● **Problem to solve**: Look through the records below for the line with "Personal advice". Return that line and each one after it up to and including the line with "retirement and estate", exactly.

● **Input data**:
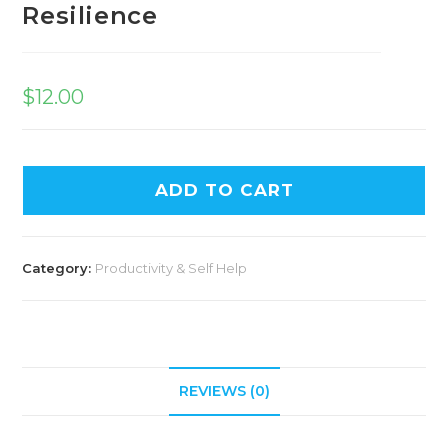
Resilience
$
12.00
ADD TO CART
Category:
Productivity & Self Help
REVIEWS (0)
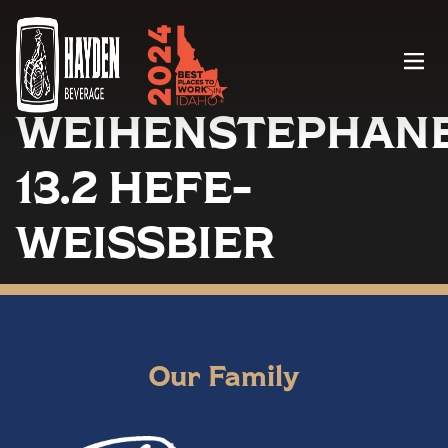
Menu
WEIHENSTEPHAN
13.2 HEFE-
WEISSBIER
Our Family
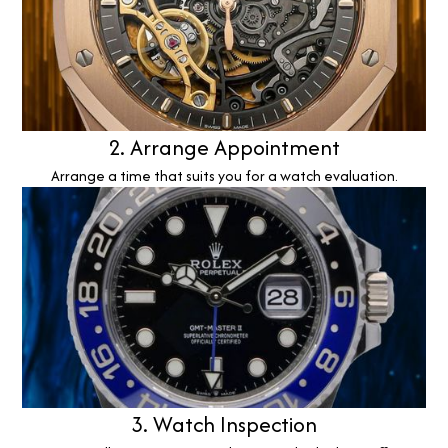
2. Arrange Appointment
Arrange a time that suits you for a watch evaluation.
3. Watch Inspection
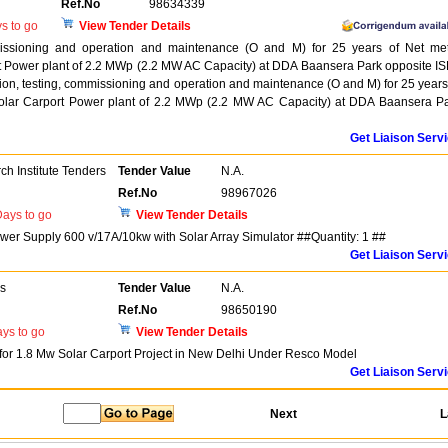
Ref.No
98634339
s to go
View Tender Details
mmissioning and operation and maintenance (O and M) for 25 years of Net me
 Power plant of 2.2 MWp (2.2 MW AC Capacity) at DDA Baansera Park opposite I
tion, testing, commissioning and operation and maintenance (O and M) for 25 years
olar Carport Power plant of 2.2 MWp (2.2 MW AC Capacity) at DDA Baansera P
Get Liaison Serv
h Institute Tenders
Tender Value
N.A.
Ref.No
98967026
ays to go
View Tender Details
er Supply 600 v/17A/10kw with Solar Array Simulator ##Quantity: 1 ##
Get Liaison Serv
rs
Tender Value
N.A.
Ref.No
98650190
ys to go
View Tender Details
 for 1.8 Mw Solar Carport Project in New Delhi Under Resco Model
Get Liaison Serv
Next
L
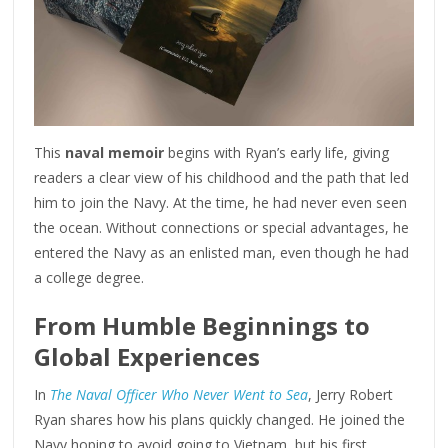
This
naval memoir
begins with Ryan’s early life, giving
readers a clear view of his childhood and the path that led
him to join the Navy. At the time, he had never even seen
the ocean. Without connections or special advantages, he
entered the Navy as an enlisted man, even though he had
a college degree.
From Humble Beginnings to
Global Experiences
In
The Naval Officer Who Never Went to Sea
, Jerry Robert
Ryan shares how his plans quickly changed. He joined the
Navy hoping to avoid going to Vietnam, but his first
---
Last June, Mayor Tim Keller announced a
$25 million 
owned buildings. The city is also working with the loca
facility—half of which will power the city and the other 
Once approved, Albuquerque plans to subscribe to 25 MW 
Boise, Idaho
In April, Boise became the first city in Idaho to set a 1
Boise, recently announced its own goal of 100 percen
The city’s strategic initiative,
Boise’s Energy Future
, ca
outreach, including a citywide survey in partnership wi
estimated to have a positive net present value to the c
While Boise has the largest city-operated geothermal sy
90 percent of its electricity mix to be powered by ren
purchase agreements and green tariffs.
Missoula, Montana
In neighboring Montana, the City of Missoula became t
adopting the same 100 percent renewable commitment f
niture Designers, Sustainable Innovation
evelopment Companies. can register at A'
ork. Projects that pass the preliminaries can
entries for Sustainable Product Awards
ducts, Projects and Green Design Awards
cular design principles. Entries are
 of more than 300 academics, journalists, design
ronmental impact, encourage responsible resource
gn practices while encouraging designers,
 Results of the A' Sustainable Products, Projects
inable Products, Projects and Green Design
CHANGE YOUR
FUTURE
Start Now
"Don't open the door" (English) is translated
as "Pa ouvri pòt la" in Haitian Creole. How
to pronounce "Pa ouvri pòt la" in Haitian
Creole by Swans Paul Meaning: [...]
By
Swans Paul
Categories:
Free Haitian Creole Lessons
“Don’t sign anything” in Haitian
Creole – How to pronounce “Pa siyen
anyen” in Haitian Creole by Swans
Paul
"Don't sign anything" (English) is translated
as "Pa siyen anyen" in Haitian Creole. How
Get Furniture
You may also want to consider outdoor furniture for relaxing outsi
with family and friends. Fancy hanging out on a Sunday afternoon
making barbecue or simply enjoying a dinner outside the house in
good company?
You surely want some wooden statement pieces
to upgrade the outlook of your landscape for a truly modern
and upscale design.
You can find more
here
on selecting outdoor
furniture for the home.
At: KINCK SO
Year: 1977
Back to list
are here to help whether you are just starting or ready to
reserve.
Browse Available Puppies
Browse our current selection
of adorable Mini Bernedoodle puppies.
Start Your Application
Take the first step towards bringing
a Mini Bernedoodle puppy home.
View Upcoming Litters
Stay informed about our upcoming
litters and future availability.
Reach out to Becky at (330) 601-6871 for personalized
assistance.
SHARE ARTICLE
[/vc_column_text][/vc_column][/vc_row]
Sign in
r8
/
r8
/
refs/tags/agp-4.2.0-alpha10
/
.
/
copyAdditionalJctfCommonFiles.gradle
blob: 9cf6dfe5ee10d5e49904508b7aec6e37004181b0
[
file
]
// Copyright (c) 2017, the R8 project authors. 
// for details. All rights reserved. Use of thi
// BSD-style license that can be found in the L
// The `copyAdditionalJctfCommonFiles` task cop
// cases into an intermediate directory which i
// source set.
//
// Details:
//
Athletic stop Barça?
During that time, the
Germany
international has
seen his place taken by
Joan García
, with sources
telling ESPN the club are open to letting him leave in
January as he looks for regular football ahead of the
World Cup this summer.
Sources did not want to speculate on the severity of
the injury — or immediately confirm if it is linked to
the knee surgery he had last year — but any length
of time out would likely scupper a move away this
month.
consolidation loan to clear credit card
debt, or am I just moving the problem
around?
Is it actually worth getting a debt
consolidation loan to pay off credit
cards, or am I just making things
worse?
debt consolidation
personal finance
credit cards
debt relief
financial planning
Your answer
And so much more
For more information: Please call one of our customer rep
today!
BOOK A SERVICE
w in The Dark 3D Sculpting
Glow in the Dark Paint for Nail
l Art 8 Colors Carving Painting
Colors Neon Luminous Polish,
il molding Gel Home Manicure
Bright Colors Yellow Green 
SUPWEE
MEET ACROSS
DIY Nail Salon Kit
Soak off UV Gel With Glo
...
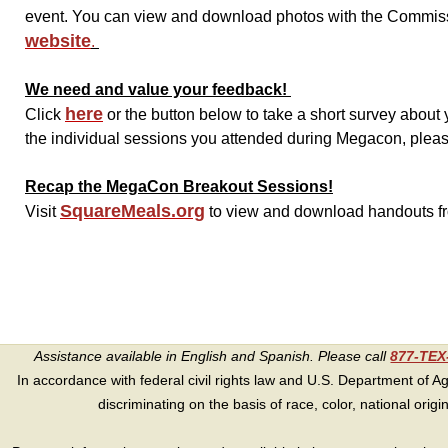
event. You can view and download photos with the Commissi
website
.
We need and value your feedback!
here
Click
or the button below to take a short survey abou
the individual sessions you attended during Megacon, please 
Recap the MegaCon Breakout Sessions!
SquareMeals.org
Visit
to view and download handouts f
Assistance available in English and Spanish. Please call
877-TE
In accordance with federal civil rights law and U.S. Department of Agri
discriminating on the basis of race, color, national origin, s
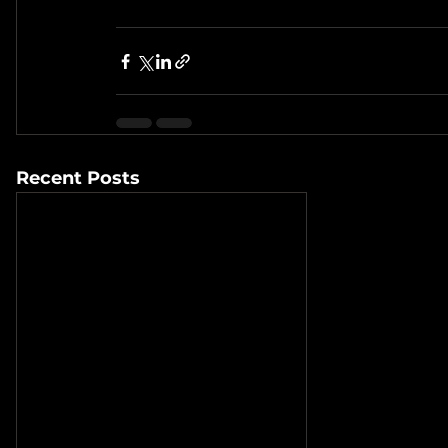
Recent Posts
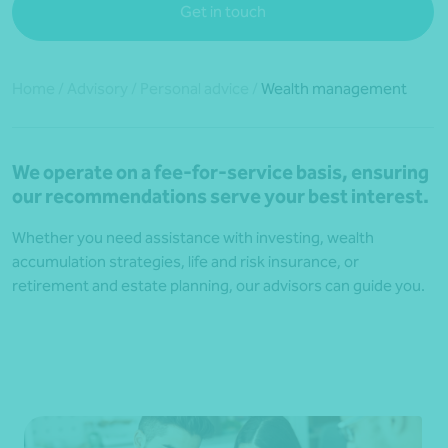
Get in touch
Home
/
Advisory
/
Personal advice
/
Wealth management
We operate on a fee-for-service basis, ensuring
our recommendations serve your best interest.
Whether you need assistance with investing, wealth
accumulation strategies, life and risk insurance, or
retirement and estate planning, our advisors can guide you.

● **Written solution**:
Personal advice
/
Wealth management
We operate on a fee-for-service basis, ensuring
our recommendations serve your best interest.
Whether you need assistance with investing, wealth
accumulation strategies, life and risk insurance, or
retirement and estate planning, our advisors can guide you.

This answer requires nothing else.